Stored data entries

=====

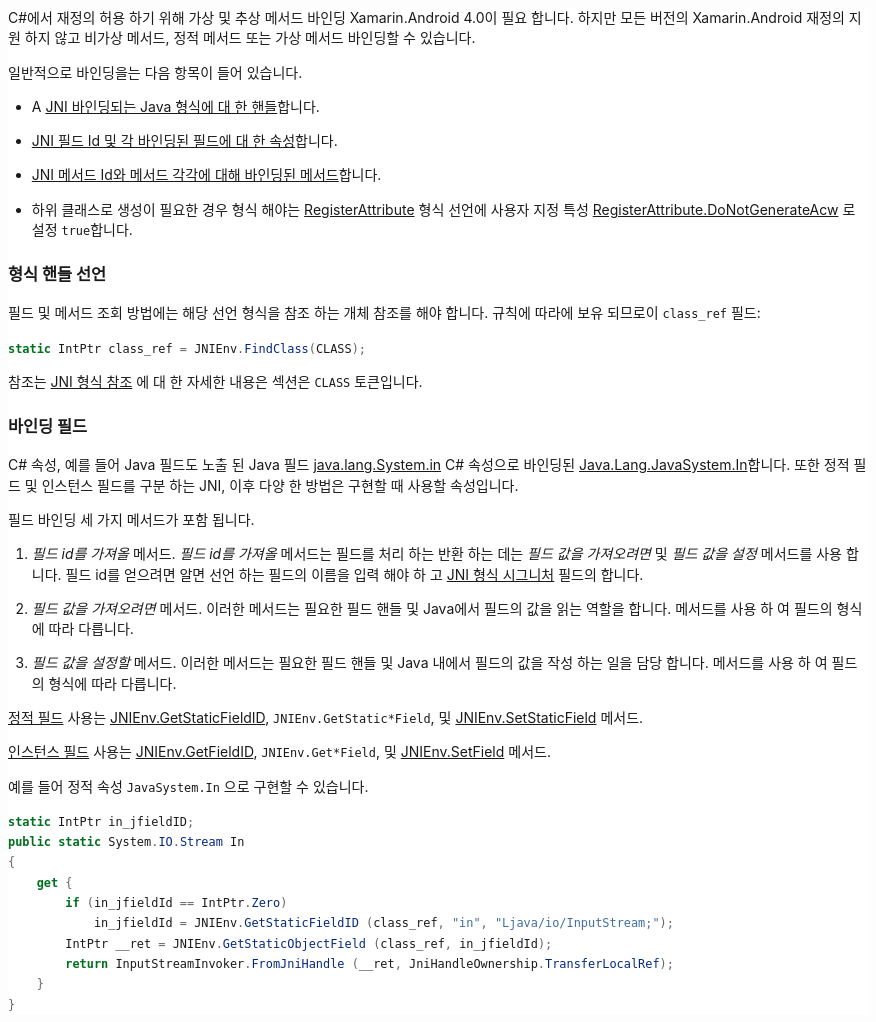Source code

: C#에서 재정의 허용 하기 위해 가상 및 추상 메서드 바인딩 Xamarin.Android 4.0이 필요 합니다. 하지만 모든 버전의 Xamarin.Android 재정의 지원 하지 않고 비가상 메서드, 정적 메서드 또는 가상 메서드 바인딩할 수 있습니다.

일반적으로 바인딩을는 다음 항목이 들어 있습니다.

-  A [JNI 바인딩되는 Java 형식에 대 한 핸들](#_Looking_up_Java_Types)합니다.

-  [JNI 필드 Id 및 각 바인딩된 필드에 대 한 속성](#_Instance_Fields)합니다.

-  [JNI 메서드 Id와 메서드 각각에 대해 바인딩된 메서드](#_Instance_Methods)합니다.

-  하위 클래스로 생성이 필요한 경우 형식 해야는 [RegisterAttribute](https://developer.xamarin.com/api/type/Android.Runtime.RegisterAttribute/) 형식 선언에 사용자 지정 특성 [RegisterAttribute.DoNotGenerateAcw](https://developer.xamarin.com/api/property/Android.Runtime.RegisterAttribute.DoNotGenerateAcw/) 로 설정 `true`합니다.


<a name="_Declaring_Type_Handle" />

### <a name="declaring-type-handle"></a>형식 핸들 선언

필드 및 메서드 조회 방법에는 해당 선언 형식을 참조 하는 개체 참조를 해야 합니다. 규칙에 따라에 보유 되므로이 `class_ref` 필드:

```csharp
static IntPtr class_ref = JNIEnv.FindClass(CLASS);
```

참조는 [JNI 형식 참조](#_JNI_Type_References) 에 대 한 자세한 내용은 섹션은 `CLASS` 토큰입니다.

<a name="_Binding_Fields" />

### <a name="binding-fields"></a>바인딩 필드

C# 속성, 예를 들어 Java 필드도 노출 된 Java 필드 [java.lang.System.in](http://developer.android.com/reference/java/lang/System.html#in) C# 속성으로 바인딩된 [Java.Lang.JavaSystem.In](https://developer.xamarin.com/api/property/Java.Lang.JavaSystem.In/)합니다.
또한 정적 필드 및 인스턴스 필드를 구분 하는 JNI, 이후 다양 한 방법은 구현할 때 사용할 속성입니다.

필드 바인딩 세 가지 메서드가 포함 됩니다.

1.  *필드 id를 가져올* 메서드. *필드 id를 가져올* 메서드는 필드를 처리 하는 반환 하는 데는 *필드 값을 가져오려면* 및 *필드 값을 설정* 메서드를 사용 합니다. 필드 id를 얻으려면 알면 선언 하는 필드의 이름을 입력 해야 하 고 [JNI 형식 시그니처](#_JNI_Type_Signatures) 필드의 합니다.

1.  *필드 값을 가져오려면* 메서드. 이러한 메서드는 필요한 필드 핸들 및 Java에서 필드의 값을 읽는 역할을 합니다.
    메서드를 사용 하 여 필드의 형식에 따라 다릅니다.

1.  *필드 값을 설정할* 메서드. 이러한 메서드는 필요한 필드 핸들 및 Java 내에서 필드의 값을 작성 하는 일을 담당 합니다. 메서드를 사용 하 여 필드의 형식에 따라 다릅니다.


 [정적 필드](#_Static_Fields) 사용는 [JNIEnv.GetStaticFieldID](https://developer.xamarin.com/api/member/Android.Runtime.JNIEnv.GetStaticMethodID/), `JNIEnv.GetStatic*Field`, 및 [JNIEnv.SetStaticField](https://developer.xamarin.com/api/member/Android.Runtime.JNIEnv.SetStaticField/) 메서드.

 [인스턴스 필드](#_Instance_Fields) 사용는 [JNIEnv.GetFieldID](https://developer.xamarin.com/api/member/Android.Runtime.JNIEnv.GetFieldID/), `JNIEnv.Get*Field`, 및 [JNIEnv.SetField](https://developer.xamarin.com/api/member/Android.Runtime.JNIEnv.SetField/) 메서드.

예를 들어 정적 속성 `JavaSystem.In` 으로 구현할 수 있습니다.

```csharp
static IntPtr in_jfieldID;
public static System.IO.Stream In
{
    get {
        if (in_jfieldId == IntPtr.Zero)
            in_jfieldId = JNIEnv.GetStaticFieldID (class_ref, "in", "Ljava/io/InputStream;");
        IntPtr __ret = JNIEnv.GetStaticObjectField (class_ref, in_jfieldId);
        return InputStreamInvoker.FromJniHandle (__ret, JniHandleOwnership.TransferLocalRef);
    }
}
```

=====

ACTIVITY:
Looking at the records above, how many lines include "다릅니다"? Please give the number and nothing more.

SOLUTION FOR THIS PROBLEM:
2